DATA SUPPLIED =
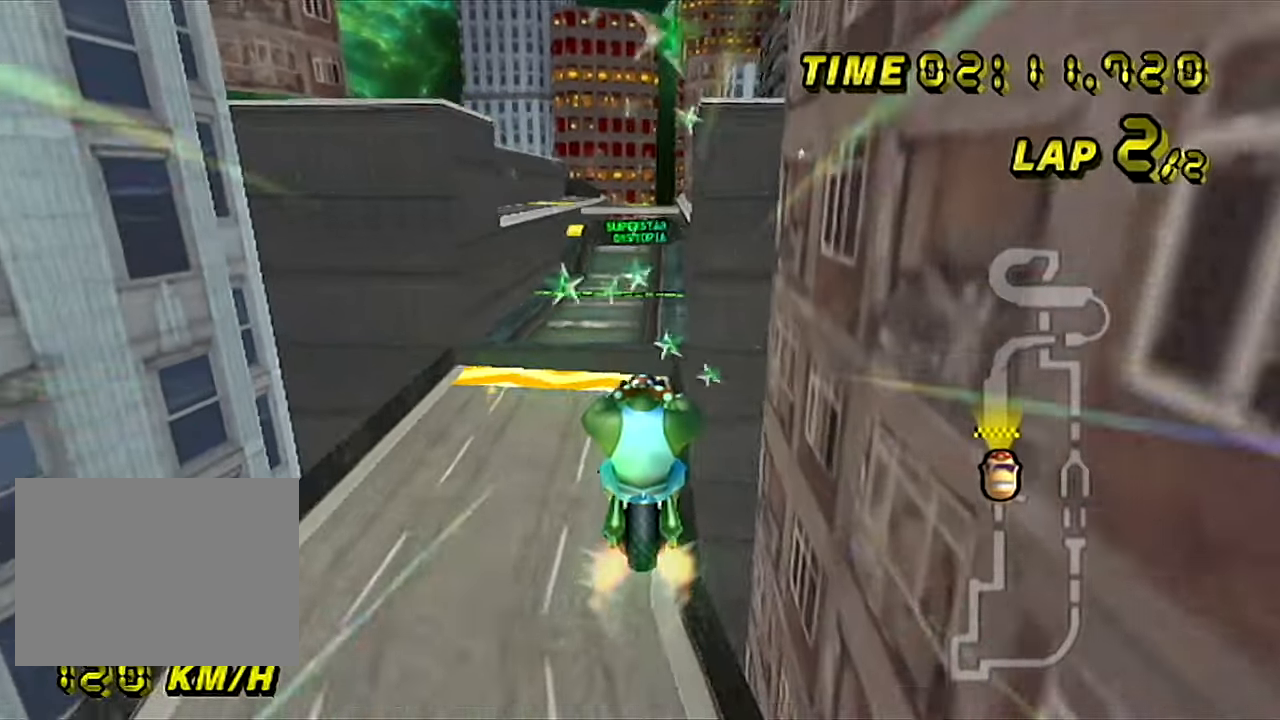
Gameplay with a controller (Nintendo layout); each line is a JSON object with the inputs held at the frame after it. "events" lists button and stick changes between this image and that frame as [ms after this image, input, new state], when the widget could be followed in between. Not read: B L3 R3 X Y Z.
{"buttons": ["A"], "left_stick": "center", "events": []}
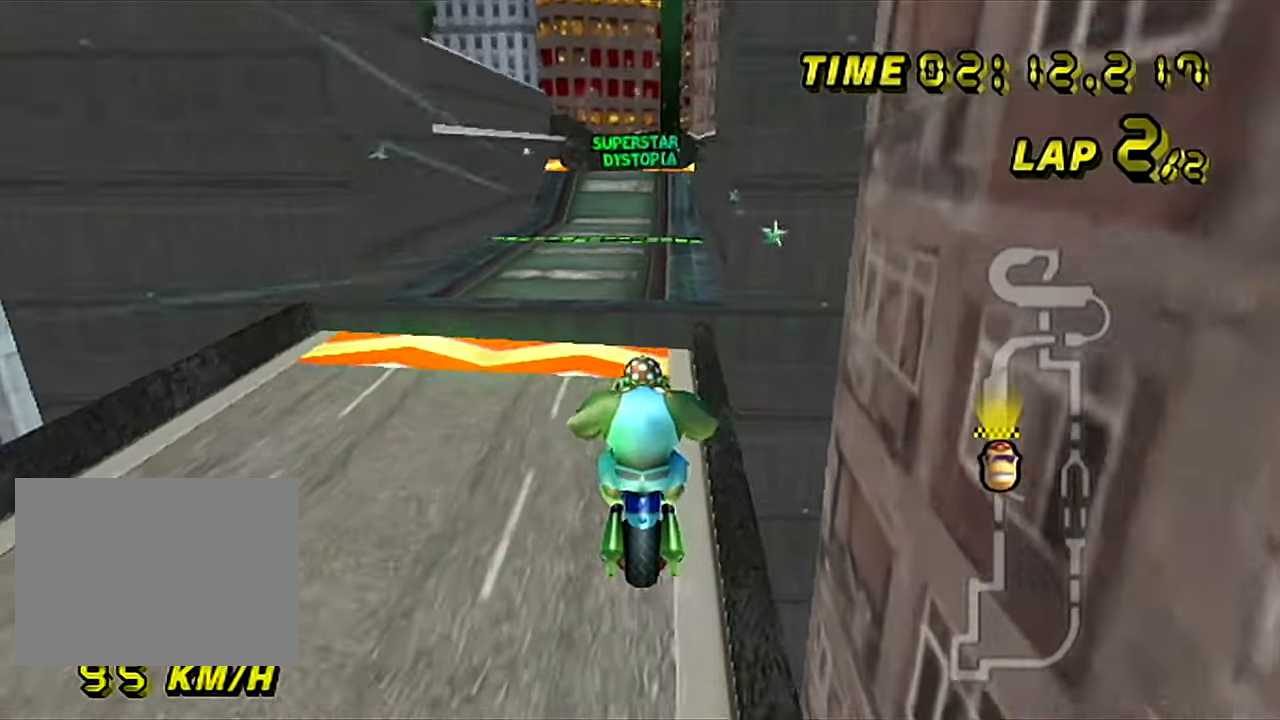
{"buttons": ["A"], "left_stick": "center", "events": []}
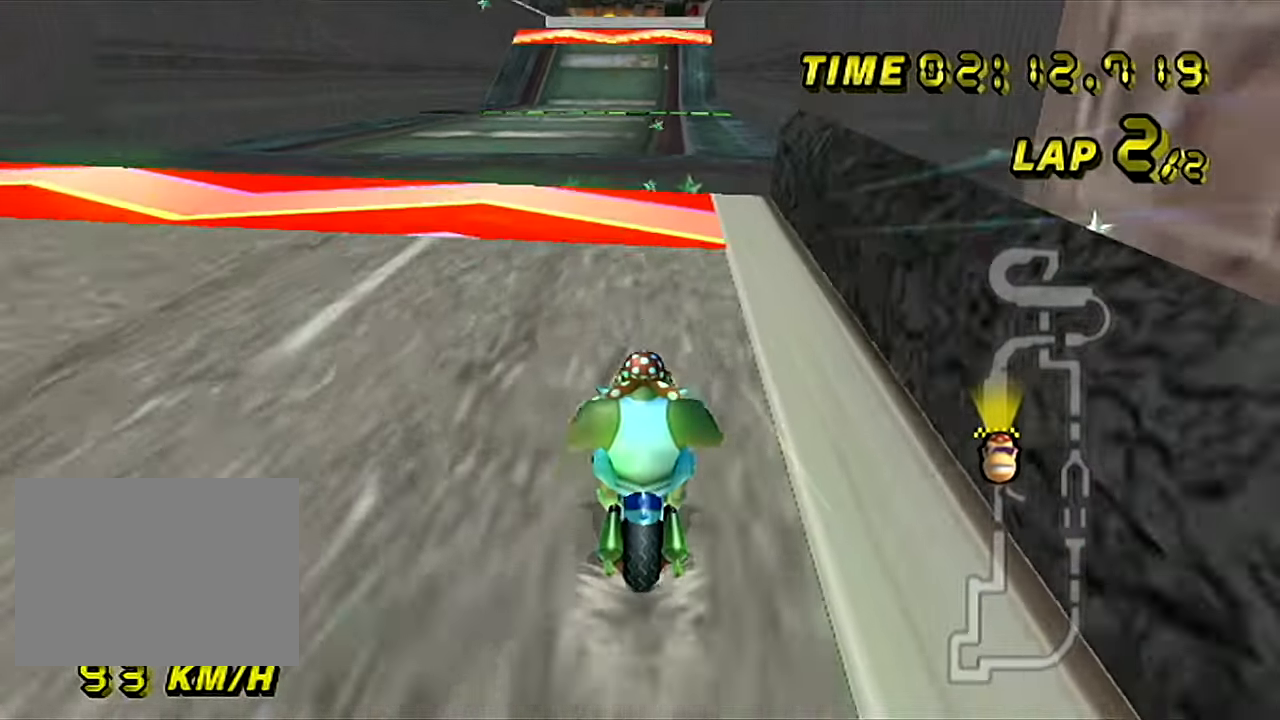
{"buttons": ["A"], "left_stick": "center", "events": []}
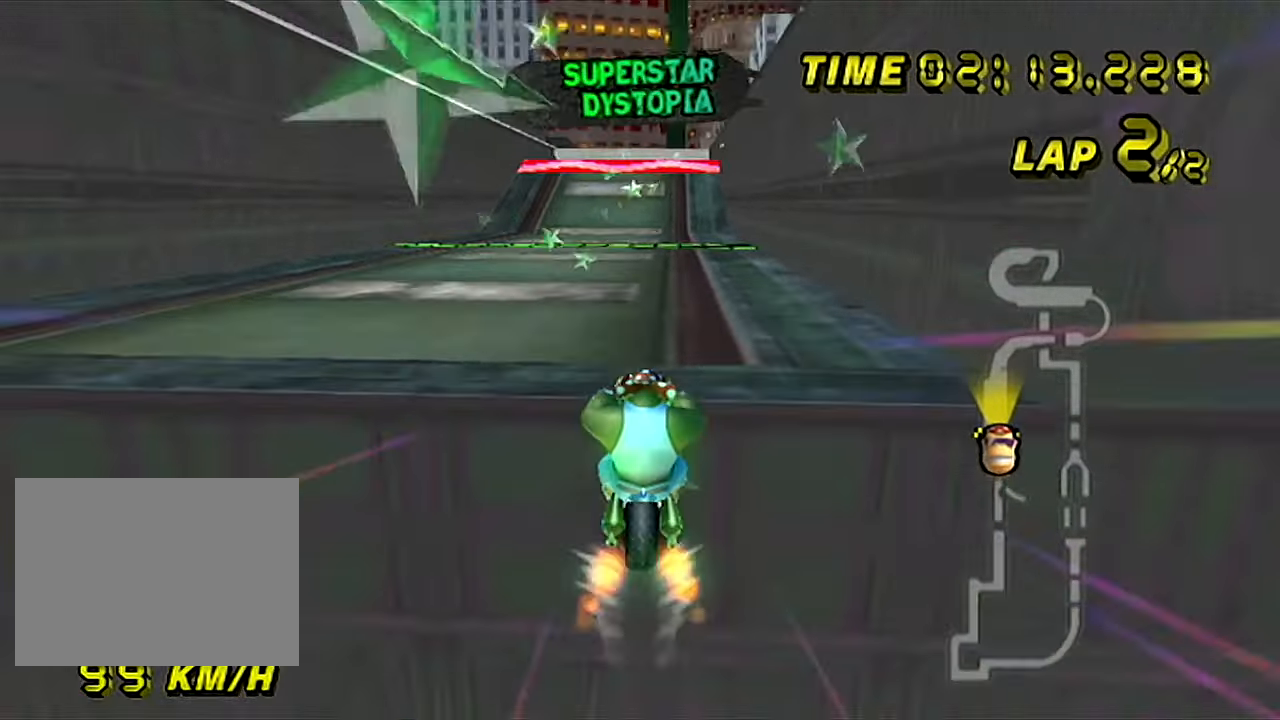
{"buttons": ["A"], "left_stick": "center", "events": []}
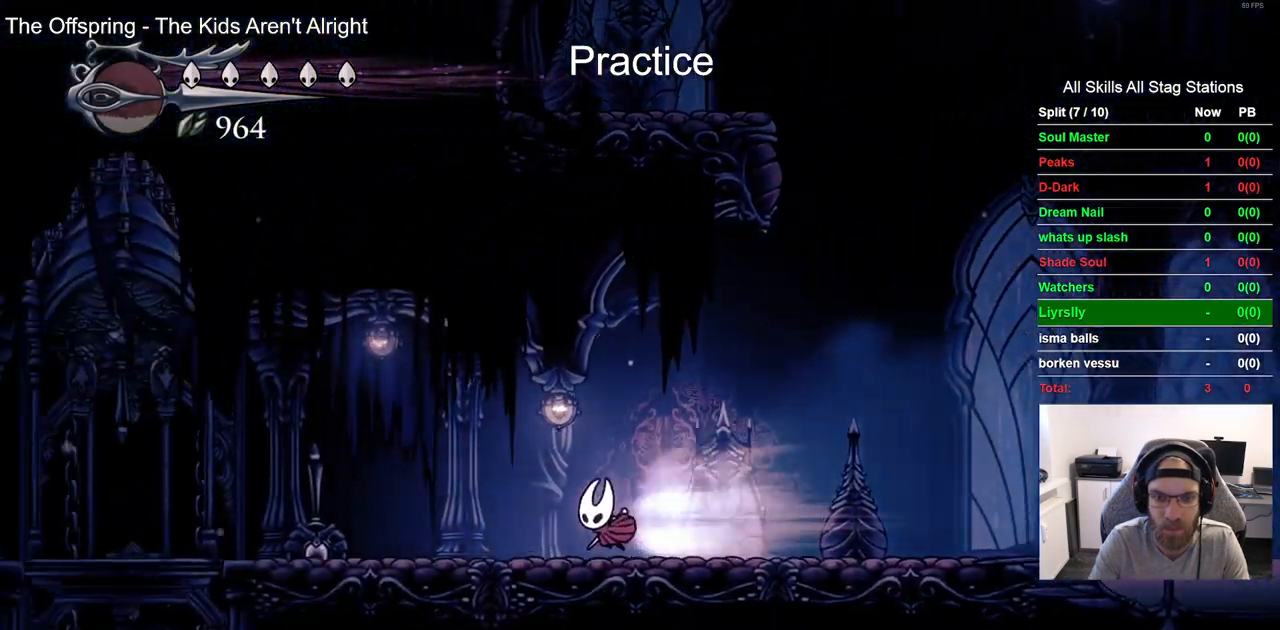
Gameplay with a controller (PlayStation layout); each line is a JSON object with the inputs held at the frame after it. "events" lists button and stick changes between this image and that frame as [ms after this image, input, new state], when the widget could be followed in between.
{"buttons": ["R2", "DPAD_LEFT"], "left_stick": "center", "right_stick": "center", "events": [[83, "R2", "up"], [417, "R2", "down"]]}
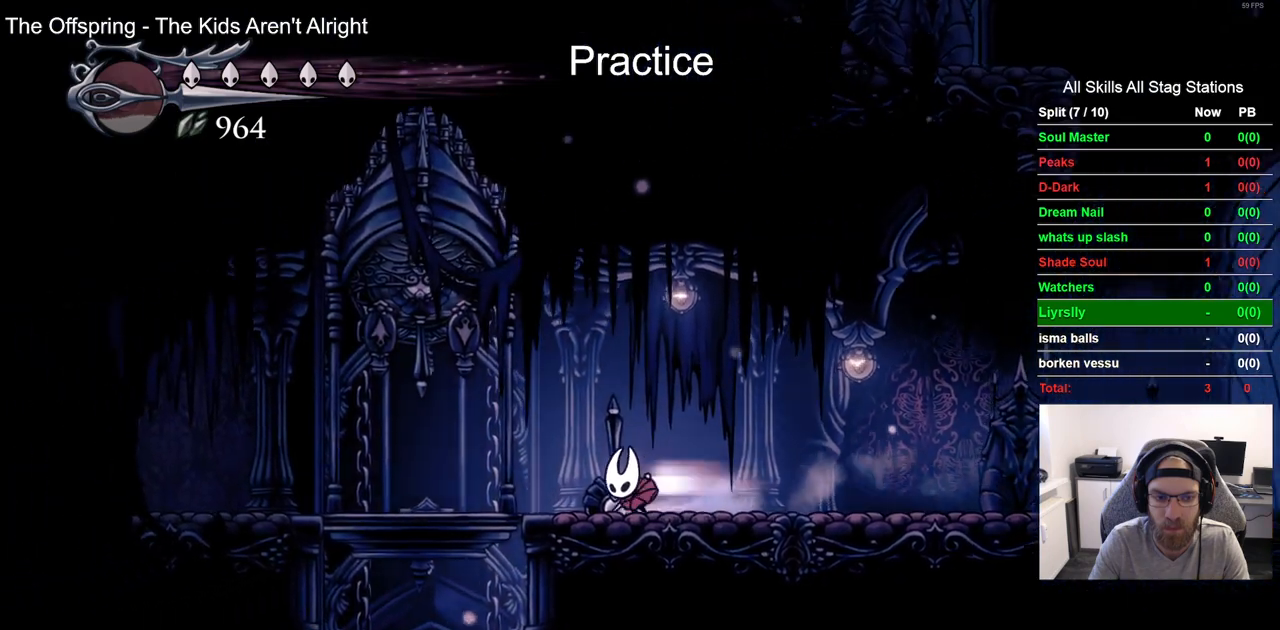
{"buttons": [], "left_stick": "center", "right_stick": "center", "events": [[83, "DPAD_UP", "down"], [100, "DPAD_LEFT", "up"], [117, "R2", "up"], [233, "SQUARE", "down"], [333, "SQUARE", "up"], [367, "DPAD_UP", "up"]]}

WHAT THE EXERCISE ASKS =
In the lines above, spot each one that contains the word "frame" and copy it.

OUTPUT OF THE TASK =
Gameplay with a controller (Nintendo layout); each line is a JSON object with the inputs held at the frame after it. "events" lists button and stick changes between this image and that frame as [ms after this image, input, new state], when the widget could be followed in between. Not read: B L3 R3 X Y Z.
Gameplay with a controller (PlayStation layout); each line is a JSON object with the inputs held at the frame after it. "events" lists button and stick changes between this image and that frame as [ms after this image, input, new state], when the widget could be followed in between.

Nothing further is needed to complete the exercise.